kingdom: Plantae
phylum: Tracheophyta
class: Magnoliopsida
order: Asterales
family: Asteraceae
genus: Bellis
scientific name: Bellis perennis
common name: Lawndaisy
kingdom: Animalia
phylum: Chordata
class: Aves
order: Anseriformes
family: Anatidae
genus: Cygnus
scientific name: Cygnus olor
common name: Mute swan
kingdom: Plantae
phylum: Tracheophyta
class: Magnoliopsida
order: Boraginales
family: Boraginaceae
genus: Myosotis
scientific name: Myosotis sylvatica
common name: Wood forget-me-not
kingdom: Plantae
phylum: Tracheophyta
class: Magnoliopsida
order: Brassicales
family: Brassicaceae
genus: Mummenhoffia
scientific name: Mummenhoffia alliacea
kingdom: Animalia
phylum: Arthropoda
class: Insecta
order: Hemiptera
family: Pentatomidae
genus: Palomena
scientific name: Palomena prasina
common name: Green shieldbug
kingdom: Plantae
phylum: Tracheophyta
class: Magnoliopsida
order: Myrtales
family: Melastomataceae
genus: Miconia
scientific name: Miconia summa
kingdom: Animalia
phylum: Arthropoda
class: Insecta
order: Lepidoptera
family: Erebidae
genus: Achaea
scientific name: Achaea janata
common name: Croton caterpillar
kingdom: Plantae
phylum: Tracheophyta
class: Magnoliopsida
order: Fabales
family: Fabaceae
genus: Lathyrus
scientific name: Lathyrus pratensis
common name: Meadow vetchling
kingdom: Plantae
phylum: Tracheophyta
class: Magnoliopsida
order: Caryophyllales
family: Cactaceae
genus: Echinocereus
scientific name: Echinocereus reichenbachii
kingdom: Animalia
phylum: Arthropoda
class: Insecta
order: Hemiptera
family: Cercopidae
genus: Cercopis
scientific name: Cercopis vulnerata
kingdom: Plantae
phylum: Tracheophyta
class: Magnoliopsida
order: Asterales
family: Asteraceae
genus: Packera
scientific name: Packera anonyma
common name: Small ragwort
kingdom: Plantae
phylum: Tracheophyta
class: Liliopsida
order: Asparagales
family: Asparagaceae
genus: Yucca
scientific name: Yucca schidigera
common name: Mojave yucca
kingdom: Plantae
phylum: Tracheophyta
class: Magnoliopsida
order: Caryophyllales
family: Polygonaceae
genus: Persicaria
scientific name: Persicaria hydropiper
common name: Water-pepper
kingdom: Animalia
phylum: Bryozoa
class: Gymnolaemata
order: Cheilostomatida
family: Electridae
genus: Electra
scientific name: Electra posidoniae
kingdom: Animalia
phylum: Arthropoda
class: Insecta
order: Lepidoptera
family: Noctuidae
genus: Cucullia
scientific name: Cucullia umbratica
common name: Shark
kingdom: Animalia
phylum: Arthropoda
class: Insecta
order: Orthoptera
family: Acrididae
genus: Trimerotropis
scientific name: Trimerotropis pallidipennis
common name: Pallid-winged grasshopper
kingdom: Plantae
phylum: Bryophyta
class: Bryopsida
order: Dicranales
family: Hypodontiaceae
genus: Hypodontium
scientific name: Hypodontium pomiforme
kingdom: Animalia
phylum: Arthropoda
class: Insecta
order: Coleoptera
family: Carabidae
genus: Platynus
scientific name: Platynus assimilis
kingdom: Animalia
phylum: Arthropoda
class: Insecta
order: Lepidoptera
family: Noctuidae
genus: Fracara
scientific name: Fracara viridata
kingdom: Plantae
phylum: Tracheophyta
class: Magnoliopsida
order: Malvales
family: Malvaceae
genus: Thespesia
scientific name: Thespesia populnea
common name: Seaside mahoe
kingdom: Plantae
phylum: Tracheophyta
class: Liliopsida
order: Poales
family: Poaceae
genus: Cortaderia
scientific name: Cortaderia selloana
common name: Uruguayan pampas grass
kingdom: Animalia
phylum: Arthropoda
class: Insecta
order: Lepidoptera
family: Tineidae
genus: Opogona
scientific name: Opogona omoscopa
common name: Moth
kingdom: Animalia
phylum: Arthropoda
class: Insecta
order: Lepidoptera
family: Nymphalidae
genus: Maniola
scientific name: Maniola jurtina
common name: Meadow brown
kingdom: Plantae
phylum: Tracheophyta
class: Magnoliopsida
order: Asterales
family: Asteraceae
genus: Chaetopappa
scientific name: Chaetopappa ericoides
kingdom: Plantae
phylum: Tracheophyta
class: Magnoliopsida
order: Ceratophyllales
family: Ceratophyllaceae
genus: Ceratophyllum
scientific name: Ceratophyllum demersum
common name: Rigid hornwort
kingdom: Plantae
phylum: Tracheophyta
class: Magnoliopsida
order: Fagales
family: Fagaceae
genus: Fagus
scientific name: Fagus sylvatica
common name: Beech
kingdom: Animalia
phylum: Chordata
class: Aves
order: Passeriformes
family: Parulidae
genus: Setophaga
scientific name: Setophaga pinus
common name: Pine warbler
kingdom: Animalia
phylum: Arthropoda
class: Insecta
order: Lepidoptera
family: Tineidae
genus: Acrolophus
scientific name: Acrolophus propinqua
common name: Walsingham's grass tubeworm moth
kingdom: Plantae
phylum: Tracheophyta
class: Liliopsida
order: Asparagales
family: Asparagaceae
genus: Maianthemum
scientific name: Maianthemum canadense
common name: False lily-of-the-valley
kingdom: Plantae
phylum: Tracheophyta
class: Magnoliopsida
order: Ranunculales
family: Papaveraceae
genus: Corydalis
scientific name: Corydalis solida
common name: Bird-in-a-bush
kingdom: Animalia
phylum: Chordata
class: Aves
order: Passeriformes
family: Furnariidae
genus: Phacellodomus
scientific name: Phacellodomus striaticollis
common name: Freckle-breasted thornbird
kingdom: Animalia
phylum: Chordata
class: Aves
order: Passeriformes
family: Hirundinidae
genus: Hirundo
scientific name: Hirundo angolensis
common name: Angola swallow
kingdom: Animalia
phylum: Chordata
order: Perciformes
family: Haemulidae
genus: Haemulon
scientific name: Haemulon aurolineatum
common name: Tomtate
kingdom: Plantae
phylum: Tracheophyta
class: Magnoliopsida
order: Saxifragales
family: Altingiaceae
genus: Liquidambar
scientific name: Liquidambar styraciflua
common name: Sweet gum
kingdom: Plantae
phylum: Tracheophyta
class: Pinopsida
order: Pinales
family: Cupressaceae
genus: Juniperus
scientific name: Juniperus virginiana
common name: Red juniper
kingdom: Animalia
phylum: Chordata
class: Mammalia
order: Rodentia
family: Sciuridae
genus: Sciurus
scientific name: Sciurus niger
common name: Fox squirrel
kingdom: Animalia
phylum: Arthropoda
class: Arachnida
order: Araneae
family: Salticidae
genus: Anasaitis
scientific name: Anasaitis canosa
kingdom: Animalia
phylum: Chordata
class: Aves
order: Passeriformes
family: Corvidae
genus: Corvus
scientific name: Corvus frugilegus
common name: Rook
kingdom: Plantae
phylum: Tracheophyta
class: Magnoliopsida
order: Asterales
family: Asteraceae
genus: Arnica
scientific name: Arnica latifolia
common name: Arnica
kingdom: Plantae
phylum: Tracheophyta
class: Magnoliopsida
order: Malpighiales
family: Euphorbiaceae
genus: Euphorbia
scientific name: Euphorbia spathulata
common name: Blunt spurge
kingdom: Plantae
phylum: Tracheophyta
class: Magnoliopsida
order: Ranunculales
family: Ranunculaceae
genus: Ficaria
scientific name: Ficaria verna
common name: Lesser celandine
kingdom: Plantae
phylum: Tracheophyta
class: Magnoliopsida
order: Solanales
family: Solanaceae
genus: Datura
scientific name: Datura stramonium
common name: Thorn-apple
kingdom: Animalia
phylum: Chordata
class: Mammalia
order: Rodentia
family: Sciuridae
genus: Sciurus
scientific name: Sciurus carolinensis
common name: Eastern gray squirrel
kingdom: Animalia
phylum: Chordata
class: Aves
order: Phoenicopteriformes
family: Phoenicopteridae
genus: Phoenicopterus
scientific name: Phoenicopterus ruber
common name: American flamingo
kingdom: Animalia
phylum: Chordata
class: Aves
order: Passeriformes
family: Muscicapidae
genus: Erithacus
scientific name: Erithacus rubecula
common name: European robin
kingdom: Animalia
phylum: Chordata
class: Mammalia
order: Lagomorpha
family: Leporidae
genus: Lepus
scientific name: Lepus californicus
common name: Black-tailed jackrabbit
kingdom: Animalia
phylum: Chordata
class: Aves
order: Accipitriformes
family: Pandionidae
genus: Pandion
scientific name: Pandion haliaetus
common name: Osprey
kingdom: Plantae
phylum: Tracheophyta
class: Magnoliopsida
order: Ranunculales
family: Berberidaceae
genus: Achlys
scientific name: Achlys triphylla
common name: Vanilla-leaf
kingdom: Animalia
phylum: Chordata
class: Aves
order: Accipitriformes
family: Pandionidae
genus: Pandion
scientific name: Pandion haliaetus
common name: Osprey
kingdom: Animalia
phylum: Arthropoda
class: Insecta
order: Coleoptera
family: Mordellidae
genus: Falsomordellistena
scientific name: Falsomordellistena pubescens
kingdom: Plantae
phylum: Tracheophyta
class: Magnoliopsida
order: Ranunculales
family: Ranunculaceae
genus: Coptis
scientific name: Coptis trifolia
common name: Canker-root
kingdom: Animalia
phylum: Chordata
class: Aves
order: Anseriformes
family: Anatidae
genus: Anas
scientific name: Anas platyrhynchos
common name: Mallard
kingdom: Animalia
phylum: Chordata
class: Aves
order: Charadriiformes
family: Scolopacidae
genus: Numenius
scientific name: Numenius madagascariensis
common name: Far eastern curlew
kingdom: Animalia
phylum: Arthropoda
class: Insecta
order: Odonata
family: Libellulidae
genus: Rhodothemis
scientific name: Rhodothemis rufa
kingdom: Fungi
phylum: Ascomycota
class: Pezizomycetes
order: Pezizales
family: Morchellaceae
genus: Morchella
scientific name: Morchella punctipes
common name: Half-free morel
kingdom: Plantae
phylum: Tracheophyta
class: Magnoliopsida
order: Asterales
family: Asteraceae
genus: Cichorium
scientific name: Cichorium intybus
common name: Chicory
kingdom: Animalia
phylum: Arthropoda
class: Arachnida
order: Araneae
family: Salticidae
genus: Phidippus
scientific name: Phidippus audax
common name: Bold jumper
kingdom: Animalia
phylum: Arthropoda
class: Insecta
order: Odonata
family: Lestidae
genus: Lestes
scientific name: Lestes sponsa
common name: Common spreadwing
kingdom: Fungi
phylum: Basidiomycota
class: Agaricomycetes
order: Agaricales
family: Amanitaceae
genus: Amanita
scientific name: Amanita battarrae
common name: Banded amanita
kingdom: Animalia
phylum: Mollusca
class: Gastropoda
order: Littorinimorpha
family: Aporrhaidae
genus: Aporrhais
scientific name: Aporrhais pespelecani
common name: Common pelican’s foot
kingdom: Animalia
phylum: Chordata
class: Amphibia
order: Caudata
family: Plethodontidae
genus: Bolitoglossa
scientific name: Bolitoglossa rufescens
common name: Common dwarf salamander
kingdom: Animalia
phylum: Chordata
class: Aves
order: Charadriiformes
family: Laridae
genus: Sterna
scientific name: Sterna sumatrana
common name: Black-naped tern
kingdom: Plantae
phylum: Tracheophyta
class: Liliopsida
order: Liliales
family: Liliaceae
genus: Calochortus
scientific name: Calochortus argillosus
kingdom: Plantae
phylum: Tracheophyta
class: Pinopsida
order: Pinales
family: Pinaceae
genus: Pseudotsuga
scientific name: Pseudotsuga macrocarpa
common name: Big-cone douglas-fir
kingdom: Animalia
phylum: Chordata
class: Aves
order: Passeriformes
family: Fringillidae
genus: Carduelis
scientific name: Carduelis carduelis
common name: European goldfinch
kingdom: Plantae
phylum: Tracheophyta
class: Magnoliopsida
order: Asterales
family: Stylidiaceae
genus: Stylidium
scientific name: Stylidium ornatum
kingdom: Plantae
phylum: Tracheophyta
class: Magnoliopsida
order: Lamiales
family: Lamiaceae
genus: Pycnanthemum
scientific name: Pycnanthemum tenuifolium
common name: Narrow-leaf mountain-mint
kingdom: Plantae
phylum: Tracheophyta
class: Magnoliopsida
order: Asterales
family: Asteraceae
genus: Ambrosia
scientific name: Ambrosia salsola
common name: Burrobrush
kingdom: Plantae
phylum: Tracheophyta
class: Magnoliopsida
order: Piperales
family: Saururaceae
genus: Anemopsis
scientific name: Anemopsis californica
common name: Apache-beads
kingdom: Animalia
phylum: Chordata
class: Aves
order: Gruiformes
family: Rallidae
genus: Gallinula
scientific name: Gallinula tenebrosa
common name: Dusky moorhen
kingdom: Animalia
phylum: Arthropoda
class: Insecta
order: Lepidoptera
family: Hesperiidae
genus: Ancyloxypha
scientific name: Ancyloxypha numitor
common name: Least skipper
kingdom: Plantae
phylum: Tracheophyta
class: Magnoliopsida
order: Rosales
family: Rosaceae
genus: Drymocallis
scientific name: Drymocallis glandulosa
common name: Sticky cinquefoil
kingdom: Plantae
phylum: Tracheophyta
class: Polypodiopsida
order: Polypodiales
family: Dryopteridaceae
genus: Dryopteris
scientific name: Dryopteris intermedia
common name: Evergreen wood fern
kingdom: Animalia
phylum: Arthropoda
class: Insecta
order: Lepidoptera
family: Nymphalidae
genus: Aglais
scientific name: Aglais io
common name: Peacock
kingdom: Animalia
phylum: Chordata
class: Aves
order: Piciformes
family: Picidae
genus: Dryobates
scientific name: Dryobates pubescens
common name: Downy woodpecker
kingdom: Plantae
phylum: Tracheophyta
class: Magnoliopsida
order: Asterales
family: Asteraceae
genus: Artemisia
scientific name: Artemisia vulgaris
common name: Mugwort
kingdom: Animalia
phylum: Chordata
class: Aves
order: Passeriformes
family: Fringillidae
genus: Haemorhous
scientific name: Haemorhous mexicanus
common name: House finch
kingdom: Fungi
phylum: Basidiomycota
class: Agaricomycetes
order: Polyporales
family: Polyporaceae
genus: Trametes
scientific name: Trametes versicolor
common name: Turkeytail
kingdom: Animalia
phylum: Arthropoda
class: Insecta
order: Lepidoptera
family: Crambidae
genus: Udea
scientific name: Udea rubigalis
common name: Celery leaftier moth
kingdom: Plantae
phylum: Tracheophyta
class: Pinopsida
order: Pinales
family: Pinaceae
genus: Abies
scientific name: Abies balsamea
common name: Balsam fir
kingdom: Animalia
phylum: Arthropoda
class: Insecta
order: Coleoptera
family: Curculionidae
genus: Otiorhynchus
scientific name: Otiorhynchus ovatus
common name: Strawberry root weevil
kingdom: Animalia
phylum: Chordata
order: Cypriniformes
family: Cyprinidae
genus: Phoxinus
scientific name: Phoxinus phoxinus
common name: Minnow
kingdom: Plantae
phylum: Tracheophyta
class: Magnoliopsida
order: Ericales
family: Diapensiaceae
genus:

==*==

- _Instruction_
Can you render everything from the line containing "genus: Corvus" down to the line containing "order: Malpighiales" as a two-column CSV with the columns rank and name? Give one row per line, put each value in its own quoted field, and turn any line breaks into spaces.

- _Full response_
rank,name
"genus:","Corvus"
"scientific name:","Corvus frugilegus"
"common name:","Rook"
"kingdom:","Plantae"
"phylum:","Tracheophyta"
"class:","Magnoliopsida"
"order:","Asterales"
"family:","Asteraceae"
"genus:","Arnica"
"scientific name:","Arnica latifolia"
"common name:","Arnica"
"kingdom:","Plantae"
"phylum:","Tracheophyta"
"class:","Magnoliopsida"
"order:","Malpighiales"